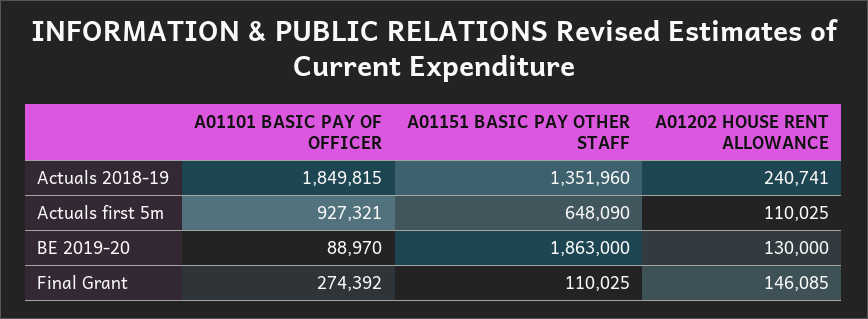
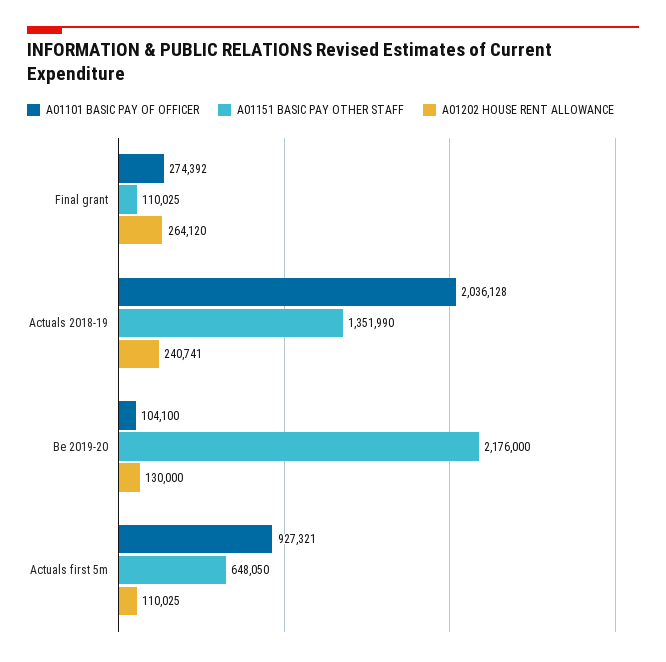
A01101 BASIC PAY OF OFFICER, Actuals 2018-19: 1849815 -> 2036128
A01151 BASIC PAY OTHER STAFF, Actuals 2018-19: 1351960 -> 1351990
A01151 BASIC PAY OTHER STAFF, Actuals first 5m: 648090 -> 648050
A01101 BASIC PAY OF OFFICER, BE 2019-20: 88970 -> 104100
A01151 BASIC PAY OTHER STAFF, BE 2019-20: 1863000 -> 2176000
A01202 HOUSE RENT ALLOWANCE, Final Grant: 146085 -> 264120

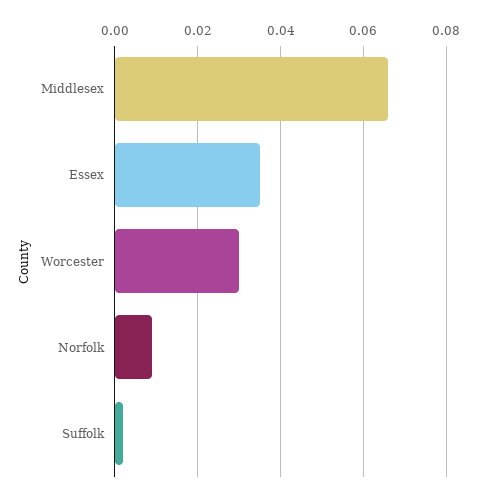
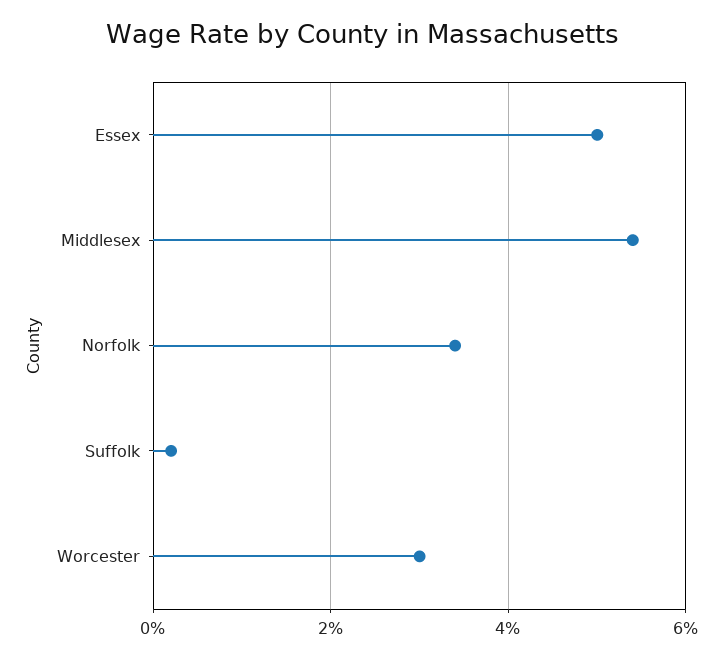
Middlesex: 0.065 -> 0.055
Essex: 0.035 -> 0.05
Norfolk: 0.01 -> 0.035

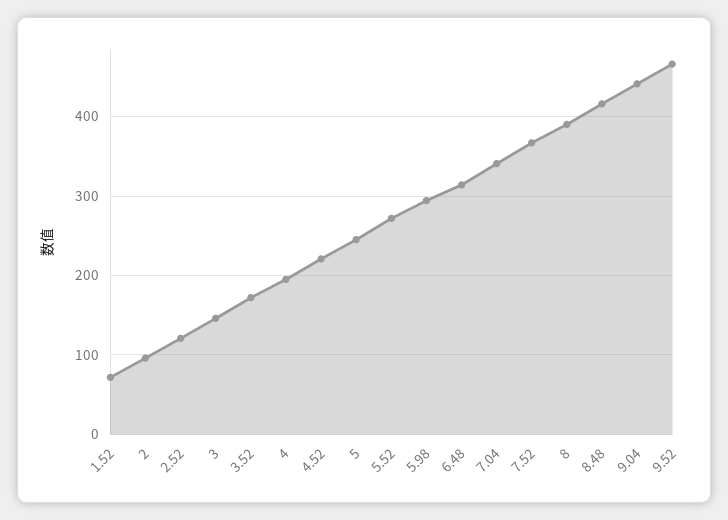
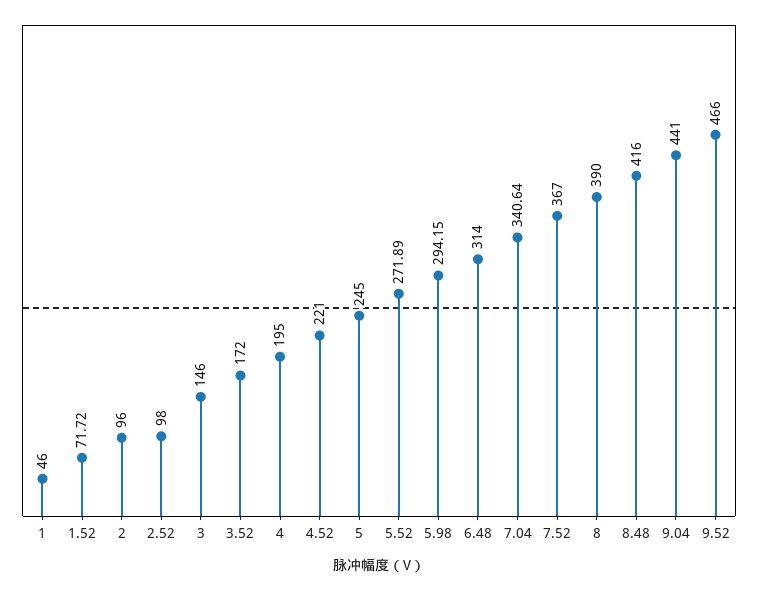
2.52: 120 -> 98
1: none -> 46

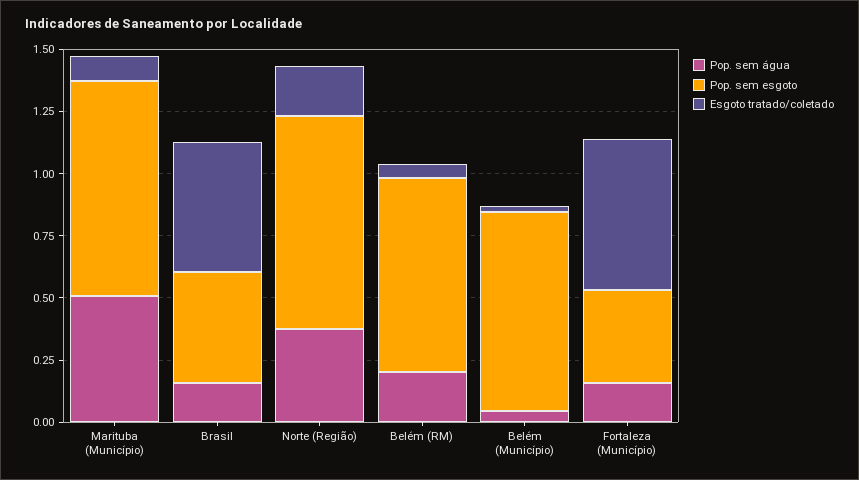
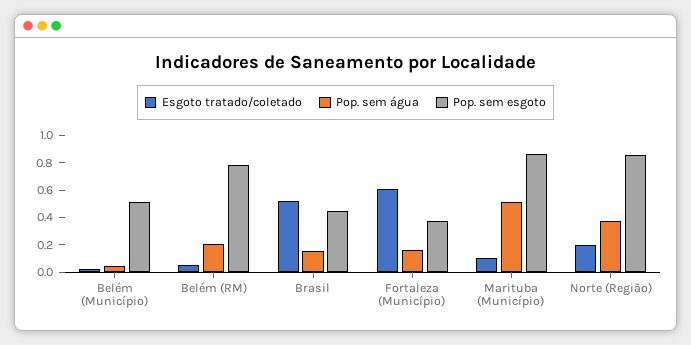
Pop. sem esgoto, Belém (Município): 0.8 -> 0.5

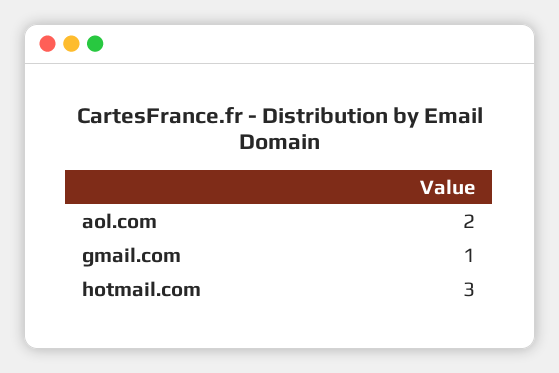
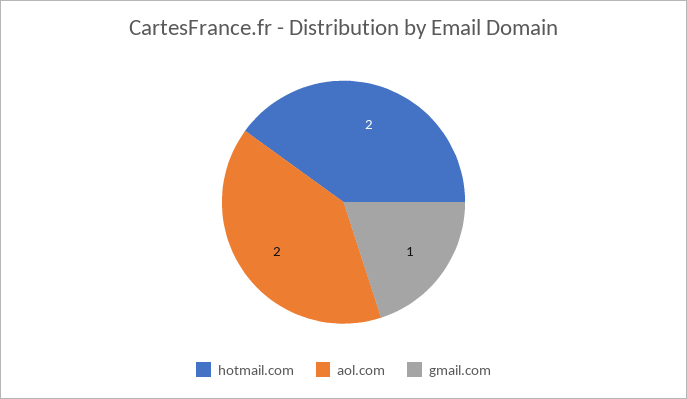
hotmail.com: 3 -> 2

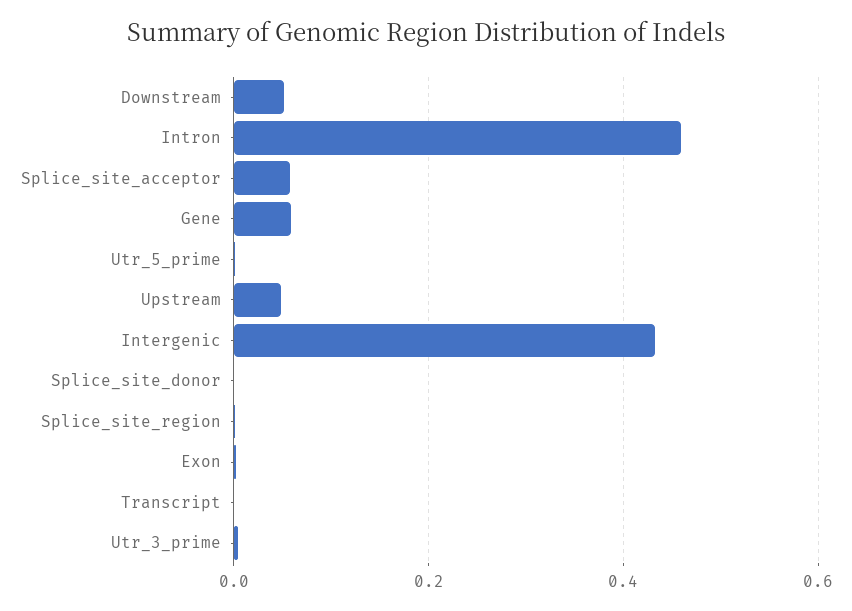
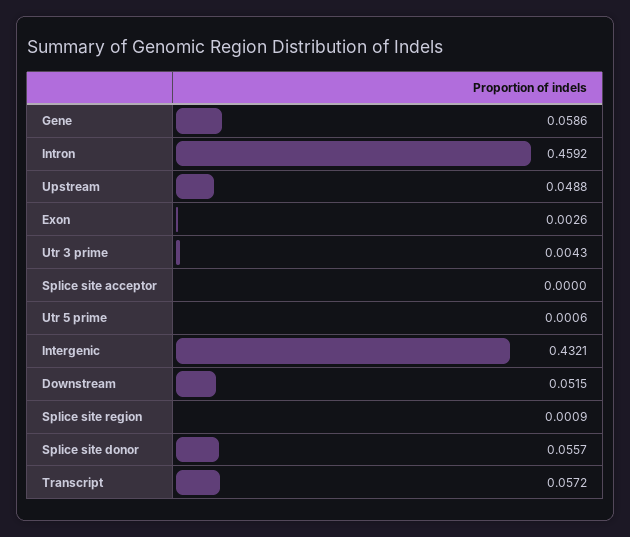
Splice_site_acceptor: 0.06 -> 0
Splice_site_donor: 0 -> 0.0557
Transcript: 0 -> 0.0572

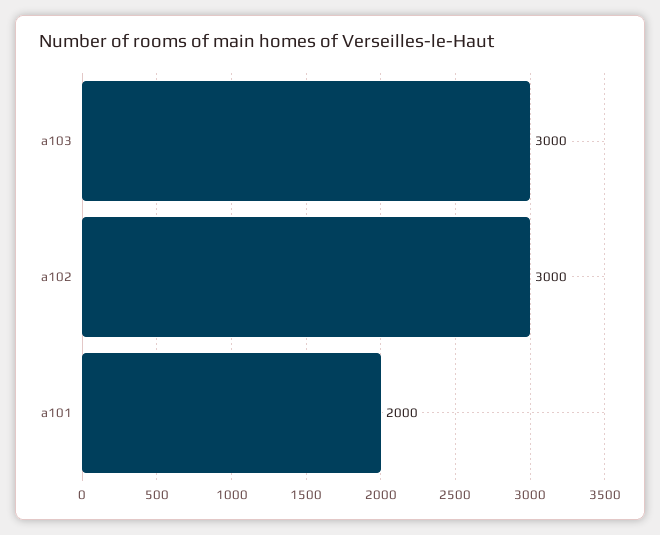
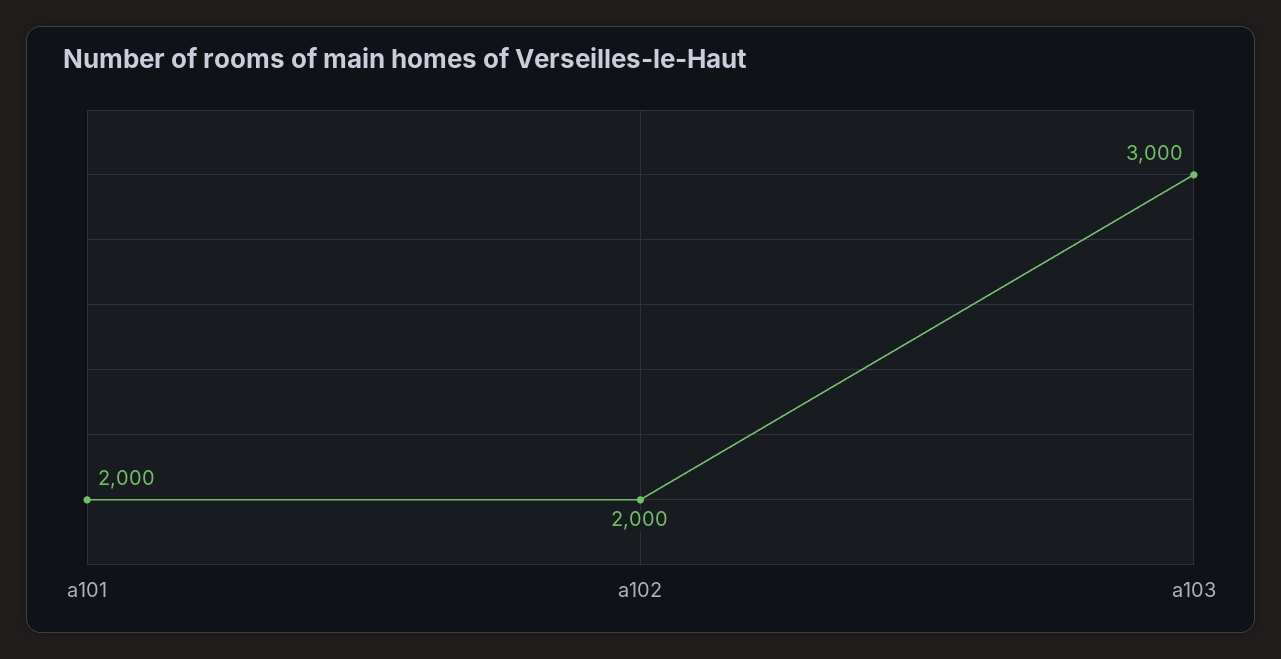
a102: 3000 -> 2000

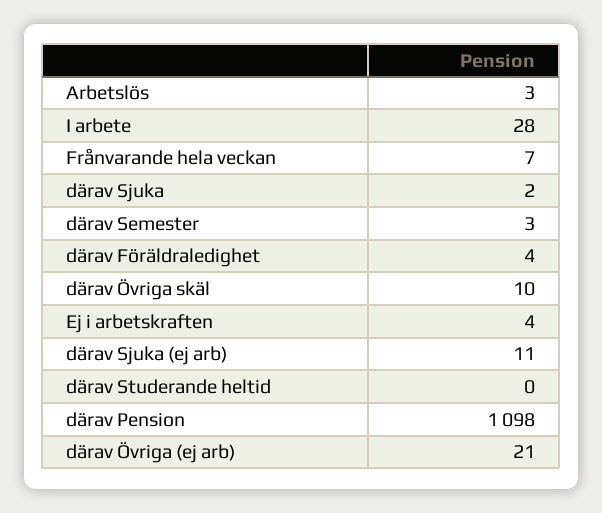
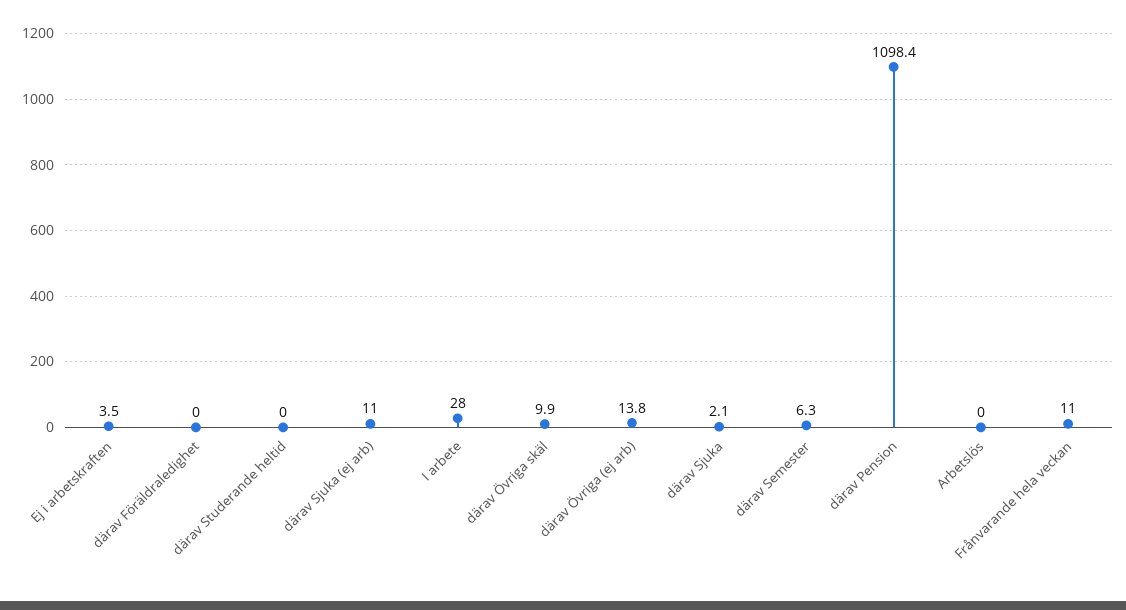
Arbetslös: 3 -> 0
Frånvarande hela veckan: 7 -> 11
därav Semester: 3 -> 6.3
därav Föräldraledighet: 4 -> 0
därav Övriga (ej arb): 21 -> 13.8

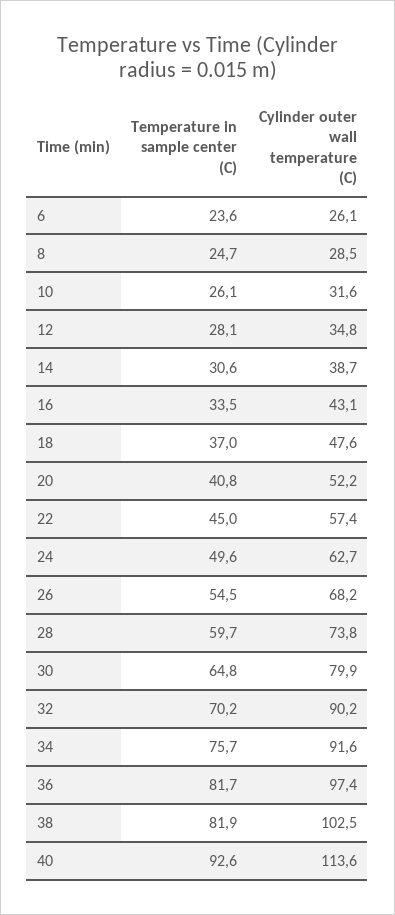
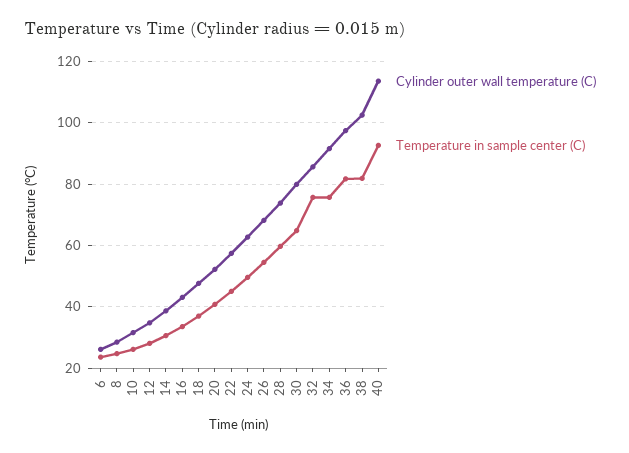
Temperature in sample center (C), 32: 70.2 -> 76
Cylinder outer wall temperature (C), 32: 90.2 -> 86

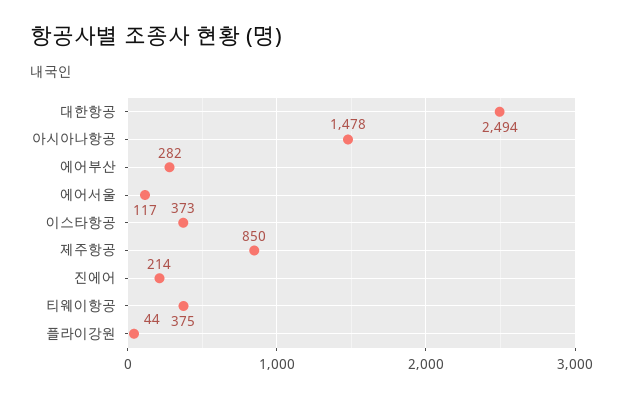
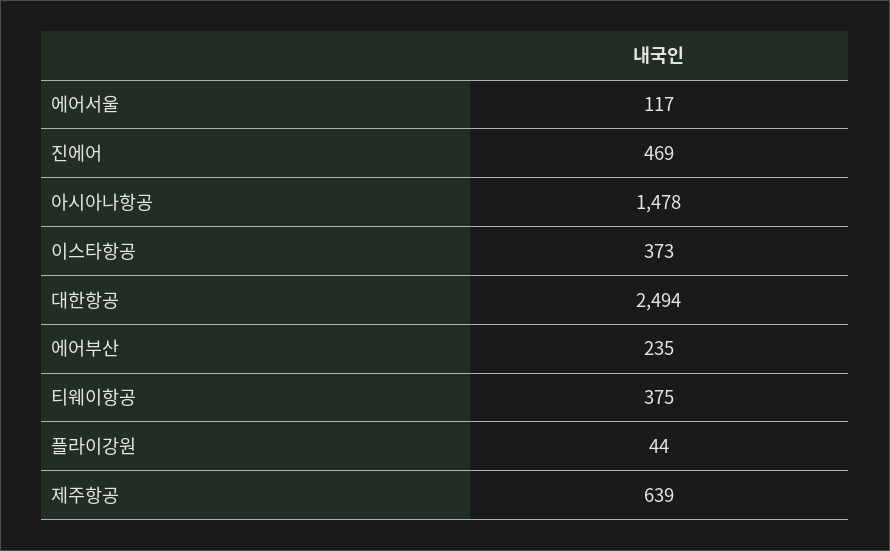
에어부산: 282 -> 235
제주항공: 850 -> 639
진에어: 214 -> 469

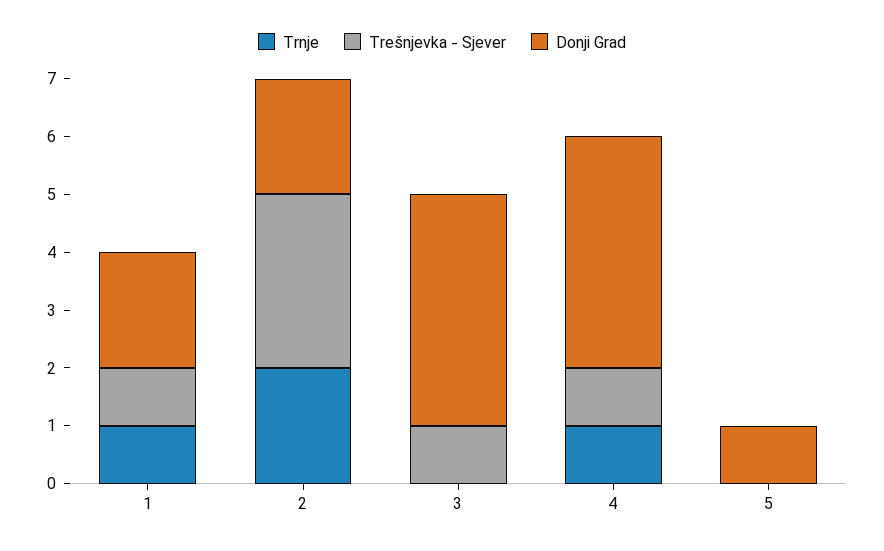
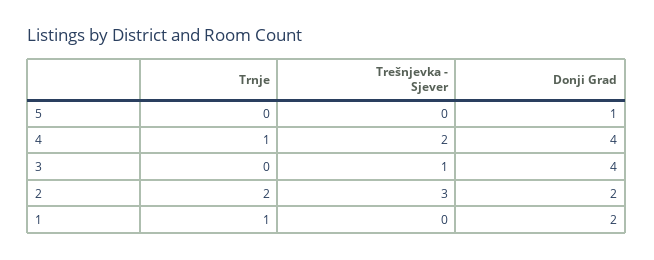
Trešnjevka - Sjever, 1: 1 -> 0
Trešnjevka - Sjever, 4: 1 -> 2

--

Using the entries above, write out exactly the lines from the one with "Arbetslös: 3 -> 0" through the one with "진에어: 214 -> 469", ends included. Leave out any pictures.

OUTPUT OF THE TASK:
Arbetslös: 3 -> 0
Frånvarande hela veckan: 7 -> 11
därav Semester: 3 -> 6.3
därav Föräldraledighet: 4 -> 0
därav Övriga (ej arb): 21 -> 13.8

Temperature in sample center (C), 32: 70.2 -> 76
Cylinder outer wall temperature (C), 32: 90.2 -> 86

에어부산: 282 -> 235
제주항공: 850 -> 639
진에어: 214 -> 469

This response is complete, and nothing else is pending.